- TASK GOAL
Output only the lines below that start at the line containing "Run the test" and end at the line containing "### Layer Not Visible", with both ends kept.

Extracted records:
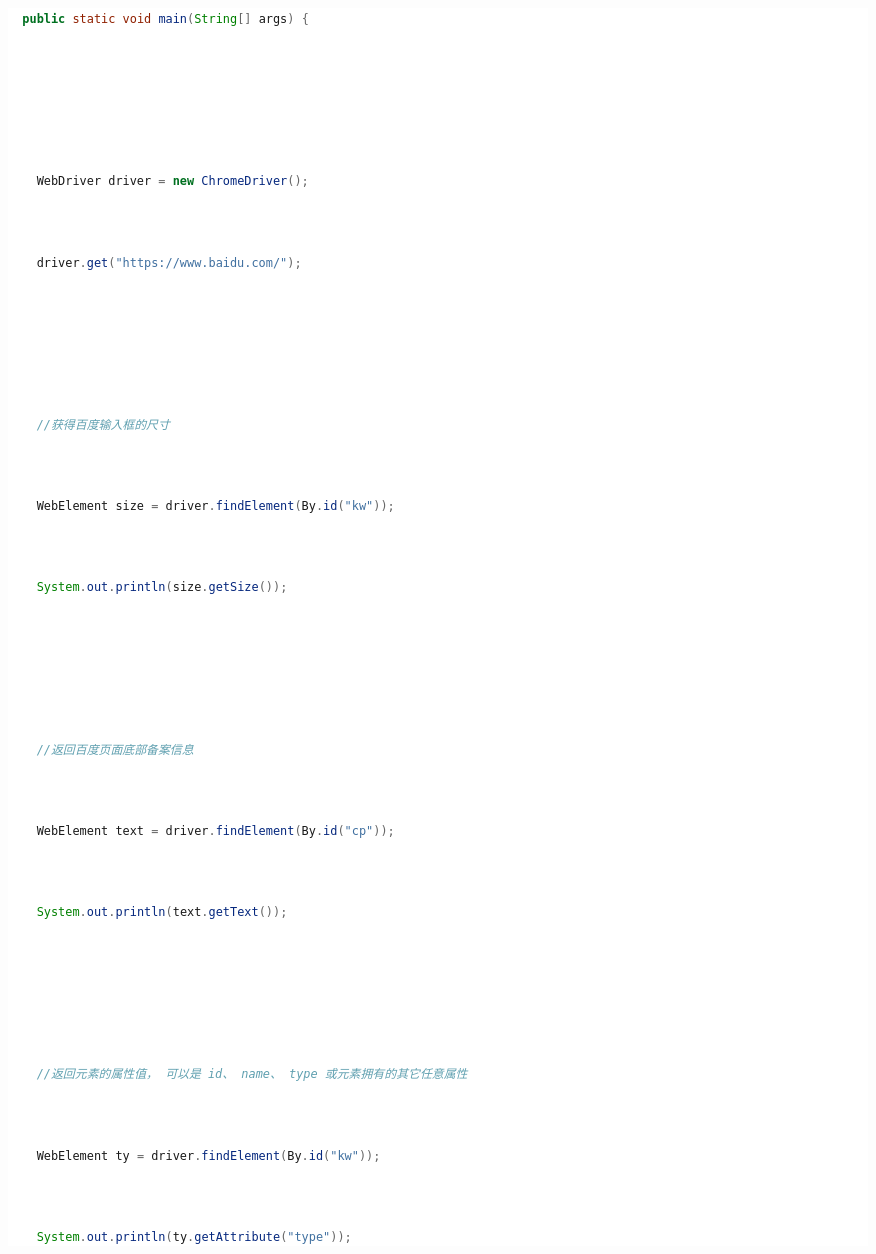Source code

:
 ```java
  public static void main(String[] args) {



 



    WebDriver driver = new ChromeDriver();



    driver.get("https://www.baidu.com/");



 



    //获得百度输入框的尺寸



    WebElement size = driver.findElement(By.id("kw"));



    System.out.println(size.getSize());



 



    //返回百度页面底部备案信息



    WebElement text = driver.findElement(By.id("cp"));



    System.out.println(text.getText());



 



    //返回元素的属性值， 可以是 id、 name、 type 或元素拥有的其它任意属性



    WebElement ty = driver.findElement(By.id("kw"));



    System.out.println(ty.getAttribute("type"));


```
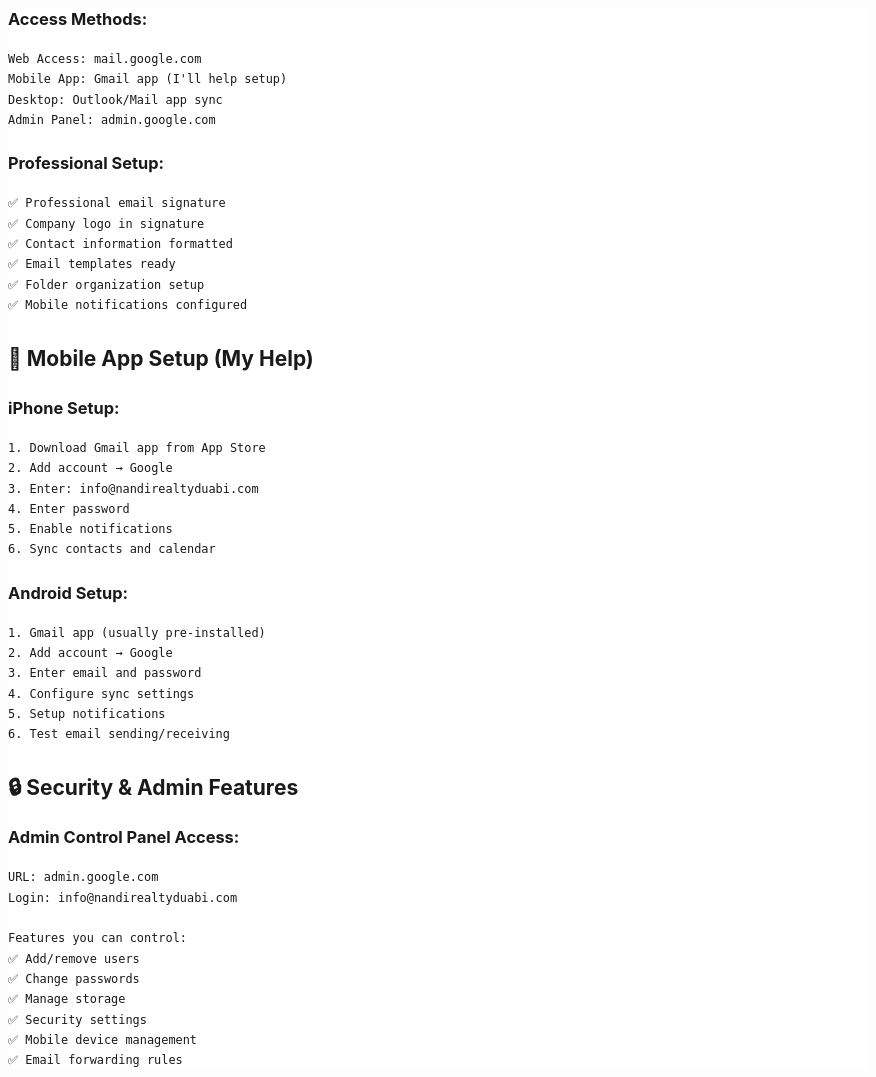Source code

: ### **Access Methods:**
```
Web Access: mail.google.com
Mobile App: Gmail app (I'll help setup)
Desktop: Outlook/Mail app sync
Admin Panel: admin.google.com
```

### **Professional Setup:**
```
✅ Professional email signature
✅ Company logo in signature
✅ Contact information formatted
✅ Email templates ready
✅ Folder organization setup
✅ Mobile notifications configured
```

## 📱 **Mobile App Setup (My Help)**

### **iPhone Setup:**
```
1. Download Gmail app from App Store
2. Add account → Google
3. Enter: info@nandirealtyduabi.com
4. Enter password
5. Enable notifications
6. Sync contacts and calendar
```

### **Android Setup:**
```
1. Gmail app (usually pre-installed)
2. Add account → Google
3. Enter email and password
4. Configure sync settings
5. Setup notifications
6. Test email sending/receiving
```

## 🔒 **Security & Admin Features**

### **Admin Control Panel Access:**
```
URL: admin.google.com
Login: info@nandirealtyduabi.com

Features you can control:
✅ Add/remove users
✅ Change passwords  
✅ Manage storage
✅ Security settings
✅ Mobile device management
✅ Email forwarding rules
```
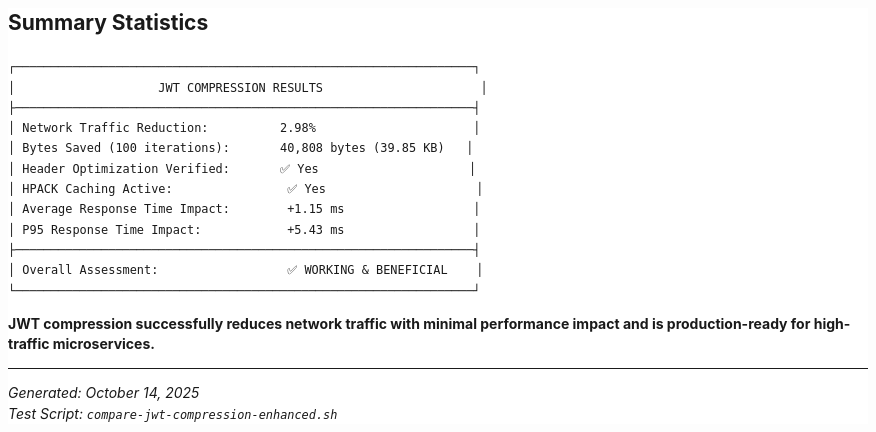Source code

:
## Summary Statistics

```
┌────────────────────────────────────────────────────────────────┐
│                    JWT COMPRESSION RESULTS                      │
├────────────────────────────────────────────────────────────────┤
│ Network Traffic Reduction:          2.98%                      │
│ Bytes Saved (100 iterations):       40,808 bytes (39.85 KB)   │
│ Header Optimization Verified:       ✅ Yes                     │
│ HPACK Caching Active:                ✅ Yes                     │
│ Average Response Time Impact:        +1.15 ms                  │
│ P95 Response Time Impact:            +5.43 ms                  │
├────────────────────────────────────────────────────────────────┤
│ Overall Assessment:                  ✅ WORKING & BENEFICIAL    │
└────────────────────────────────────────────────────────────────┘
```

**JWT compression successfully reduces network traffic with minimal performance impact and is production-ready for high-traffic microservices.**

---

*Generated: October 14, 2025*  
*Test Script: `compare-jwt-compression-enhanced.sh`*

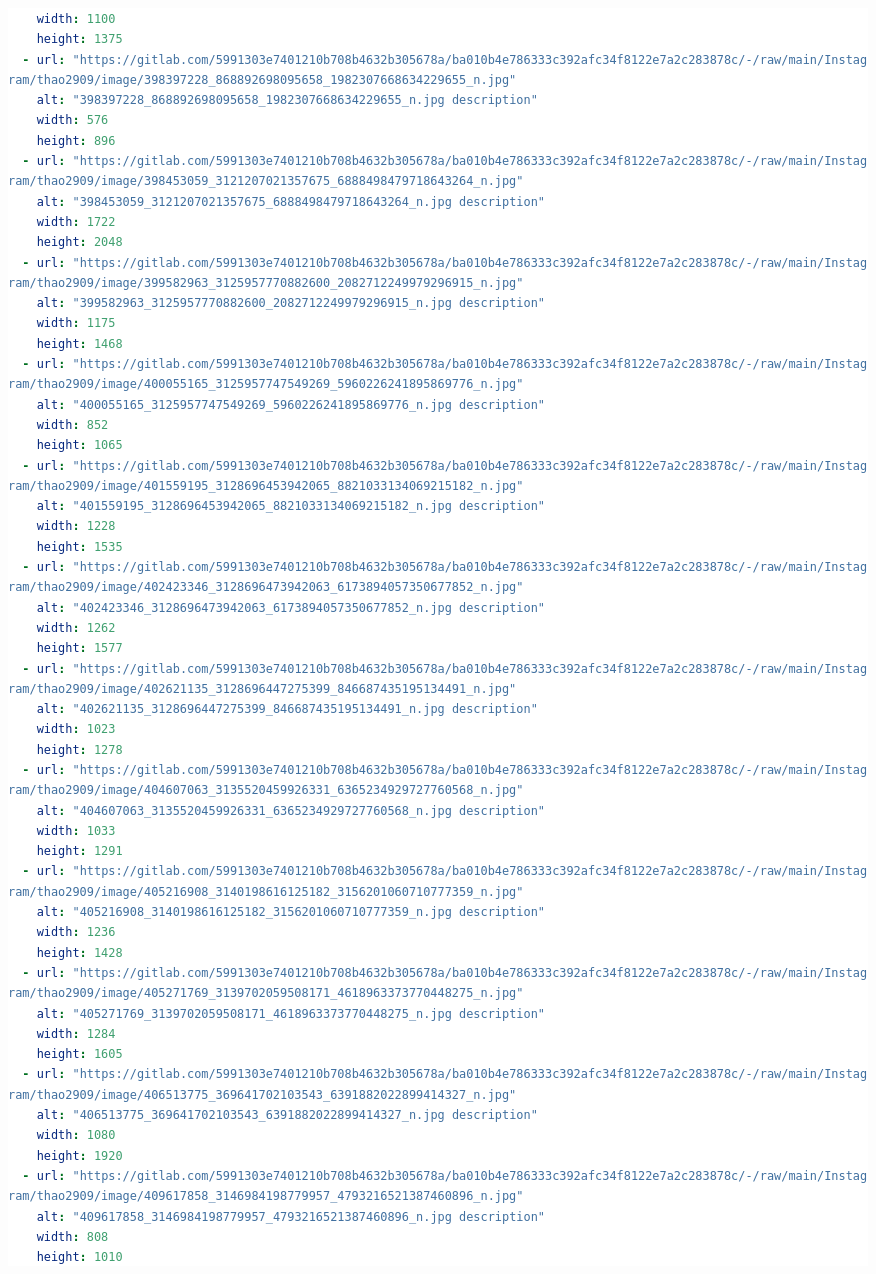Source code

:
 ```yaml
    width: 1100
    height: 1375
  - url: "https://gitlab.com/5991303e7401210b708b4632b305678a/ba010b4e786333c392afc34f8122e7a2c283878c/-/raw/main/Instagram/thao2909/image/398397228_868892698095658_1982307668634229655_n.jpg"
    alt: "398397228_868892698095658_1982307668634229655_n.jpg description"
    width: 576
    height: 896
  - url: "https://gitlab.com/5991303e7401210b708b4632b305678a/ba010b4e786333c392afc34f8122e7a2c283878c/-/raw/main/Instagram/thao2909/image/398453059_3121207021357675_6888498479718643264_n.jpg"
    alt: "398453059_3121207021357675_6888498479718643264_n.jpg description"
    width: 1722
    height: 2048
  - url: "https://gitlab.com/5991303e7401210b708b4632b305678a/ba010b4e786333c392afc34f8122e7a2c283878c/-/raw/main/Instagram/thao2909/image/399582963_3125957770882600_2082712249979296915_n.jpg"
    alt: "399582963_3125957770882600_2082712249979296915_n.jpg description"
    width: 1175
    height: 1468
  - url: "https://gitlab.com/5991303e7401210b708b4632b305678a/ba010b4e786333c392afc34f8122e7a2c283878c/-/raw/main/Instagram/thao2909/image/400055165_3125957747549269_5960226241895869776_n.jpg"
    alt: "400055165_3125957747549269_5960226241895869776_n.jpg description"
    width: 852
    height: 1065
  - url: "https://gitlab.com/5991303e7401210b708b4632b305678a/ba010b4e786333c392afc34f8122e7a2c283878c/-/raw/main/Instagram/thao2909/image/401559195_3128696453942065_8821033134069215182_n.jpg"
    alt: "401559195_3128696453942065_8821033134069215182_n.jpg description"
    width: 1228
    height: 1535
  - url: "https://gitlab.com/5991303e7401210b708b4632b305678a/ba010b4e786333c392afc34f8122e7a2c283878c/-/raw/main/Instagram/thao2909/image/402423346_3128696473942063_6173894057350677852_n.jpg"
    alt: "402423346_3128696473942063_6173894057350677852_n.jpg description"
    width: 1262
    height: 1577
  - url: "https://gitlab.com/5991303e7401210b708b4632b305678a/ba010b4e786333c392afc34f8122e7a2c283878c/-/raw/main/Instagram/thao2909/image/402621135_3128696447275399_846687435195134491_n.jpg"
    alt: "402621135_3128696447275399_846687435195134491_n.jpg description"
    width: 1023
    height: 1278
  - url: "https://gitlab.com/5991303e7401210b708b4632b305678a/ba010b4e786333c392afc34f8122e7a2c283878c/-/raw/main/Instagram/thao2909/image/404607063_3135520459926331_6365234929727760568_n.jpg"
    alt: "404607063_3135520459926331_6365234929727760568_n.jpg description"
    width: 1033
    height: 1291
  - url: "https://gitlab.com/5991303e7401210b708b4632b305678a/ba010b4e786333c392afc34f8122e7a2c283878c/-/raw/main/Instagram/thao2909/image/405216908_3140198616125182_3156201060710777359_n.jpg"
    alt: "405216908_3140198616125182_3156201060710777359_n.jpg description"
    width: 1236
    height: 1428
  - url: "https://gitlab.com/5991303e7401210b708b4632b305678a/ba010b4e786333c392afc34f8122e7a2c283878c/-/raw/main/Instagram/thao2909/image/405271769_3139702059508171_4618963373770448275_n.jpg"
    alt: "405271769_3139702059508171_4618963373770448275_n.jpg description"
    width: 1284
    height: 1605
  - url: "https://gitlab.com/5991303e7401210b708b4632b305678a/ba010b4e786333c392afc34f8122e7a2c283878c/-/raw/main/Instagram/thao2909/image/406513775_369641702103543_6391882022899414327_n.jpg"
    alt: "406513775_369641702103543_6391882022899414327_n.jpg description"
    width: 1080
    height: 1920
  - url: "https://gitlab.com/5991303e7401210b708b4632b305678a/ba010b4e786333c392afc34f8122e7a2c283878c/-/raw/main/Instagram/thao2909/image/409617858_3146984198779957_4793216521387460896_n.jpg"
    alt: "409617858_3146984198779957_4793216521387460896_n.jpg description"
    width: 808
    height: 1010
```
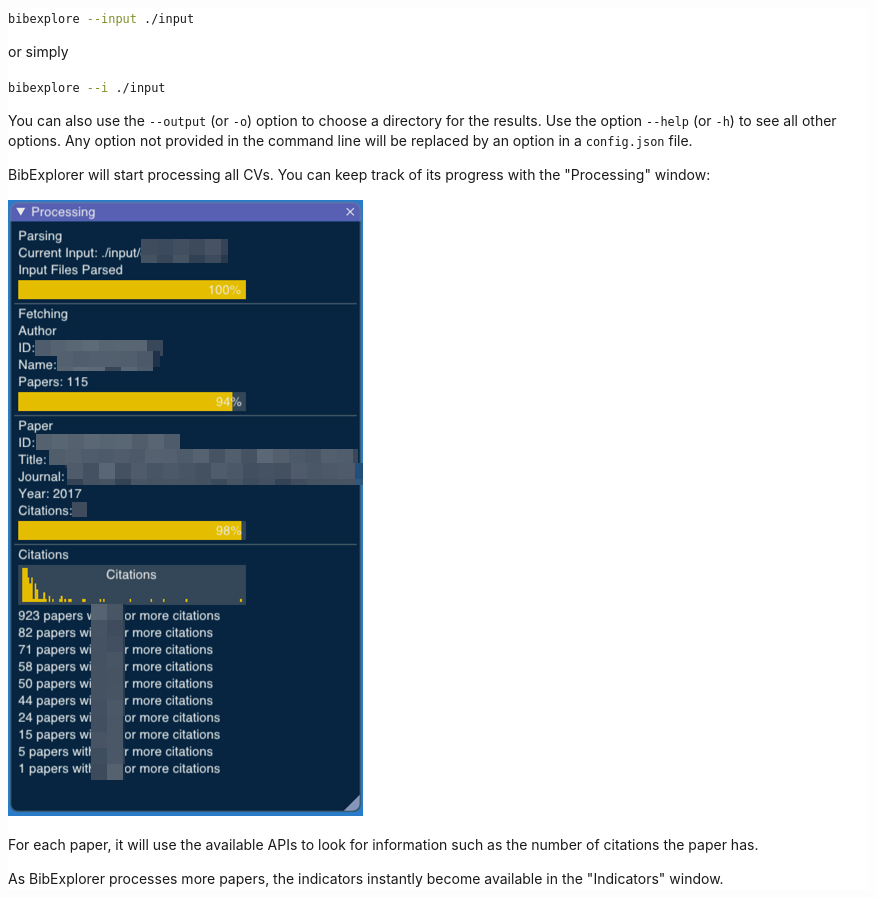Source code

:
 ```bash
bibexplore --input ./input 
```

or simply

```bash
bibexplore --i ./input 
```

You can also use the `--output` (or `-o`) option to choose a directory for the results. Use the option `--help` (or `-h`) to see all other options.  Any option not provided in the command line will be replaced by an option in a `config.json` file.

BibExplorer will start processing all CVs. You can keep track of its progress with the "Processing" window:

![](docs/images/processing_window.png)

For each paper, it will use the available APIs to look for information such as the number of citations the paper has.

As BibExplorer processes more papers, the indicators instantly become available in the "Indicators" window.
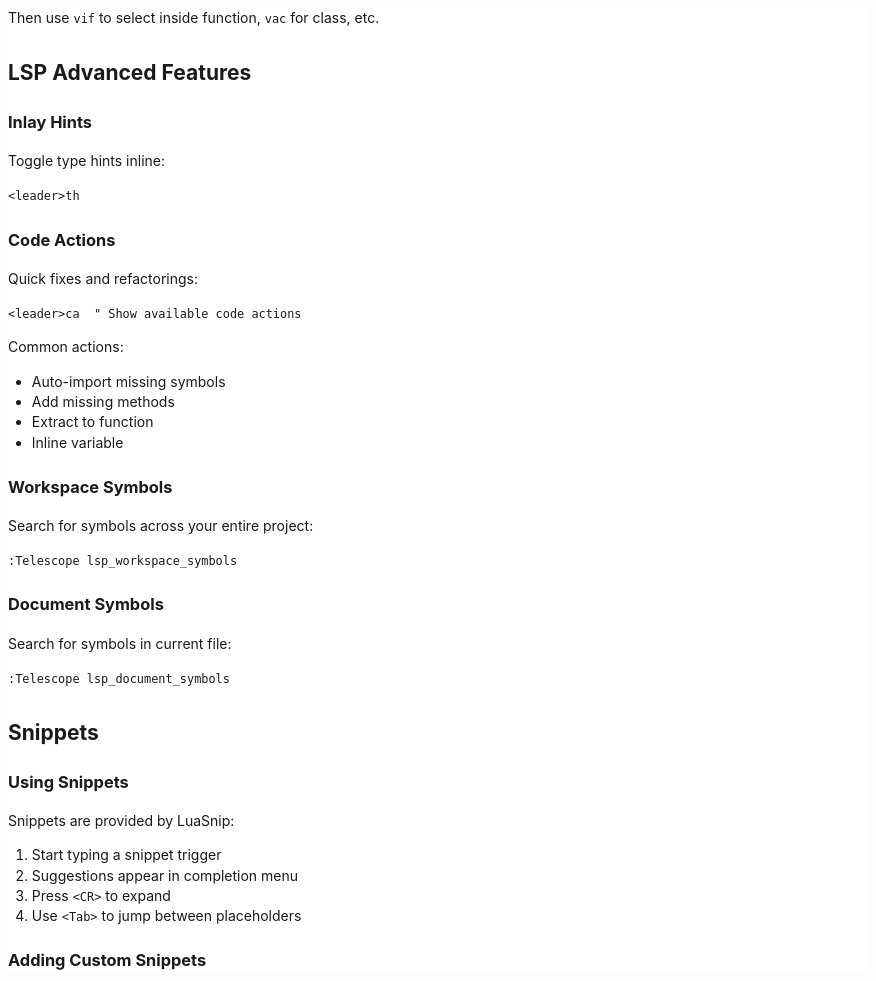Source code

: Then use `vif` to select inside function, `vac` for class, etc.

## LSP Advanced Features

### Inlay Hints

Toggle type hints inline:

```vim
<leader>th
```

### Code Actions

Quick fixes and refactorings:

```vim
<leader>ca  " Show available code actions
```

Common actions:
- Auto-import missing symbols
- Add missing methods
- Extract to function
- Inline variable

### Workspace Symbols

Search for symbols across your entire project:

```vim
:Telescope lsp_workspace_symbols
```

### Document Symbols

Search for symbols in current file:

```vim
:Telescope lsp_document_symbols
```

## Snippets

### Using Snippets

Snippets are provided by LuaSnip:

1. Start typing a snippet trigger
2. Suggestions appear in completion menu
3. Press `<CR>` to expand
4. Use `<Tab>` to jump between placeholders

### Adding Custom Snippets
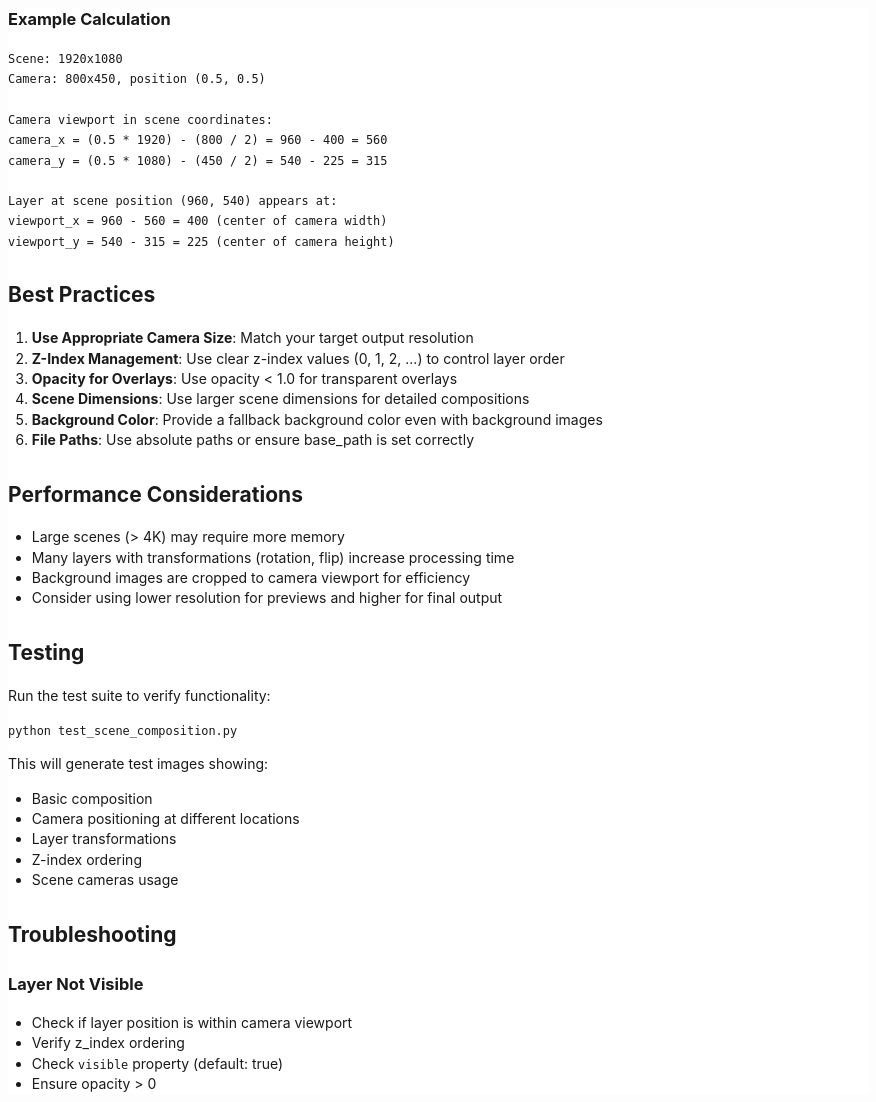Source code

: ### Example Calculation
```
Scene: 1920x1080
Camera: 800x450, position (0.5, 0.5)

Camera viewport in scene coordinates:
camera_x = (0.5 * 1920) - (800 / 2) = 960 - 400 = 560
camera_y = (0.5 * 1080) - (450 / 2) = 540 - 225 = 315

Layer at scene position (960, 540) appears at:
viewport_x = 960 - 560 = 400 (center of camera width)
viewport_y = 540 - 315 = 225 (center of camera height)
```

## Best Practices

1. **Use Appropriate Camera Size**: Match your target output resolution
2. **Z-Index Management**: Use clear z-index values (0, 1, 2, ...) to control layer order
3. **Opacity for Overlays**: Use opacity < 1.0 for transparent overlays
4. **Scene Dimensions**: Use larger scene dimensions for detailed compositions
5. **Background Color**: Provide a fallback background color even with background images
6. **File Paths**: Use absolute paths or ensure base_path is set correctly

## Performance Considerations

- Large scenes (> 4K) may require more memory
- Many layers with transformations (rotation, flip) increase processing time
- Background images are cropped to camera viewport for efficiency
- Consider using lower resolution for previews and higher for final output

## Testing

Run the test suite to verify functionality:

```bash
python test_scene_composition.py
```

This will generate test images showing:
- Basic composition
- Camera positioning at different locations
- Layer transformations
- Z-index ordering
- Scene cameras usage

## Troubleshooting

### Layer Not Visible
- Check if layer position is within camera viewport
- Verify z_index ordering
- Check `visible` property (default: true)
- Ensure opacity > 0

- TASK OUTPUT
Run the test suite to verify functionality:

```bash
python test_scene_composition.py
```

This will generate test images showing:
- Basic composition
- Camera positioning at different locations
- Layer transformations
- Z-index ordering
- Scene cameras usage

## Troubleshooting

### Layer Not Visible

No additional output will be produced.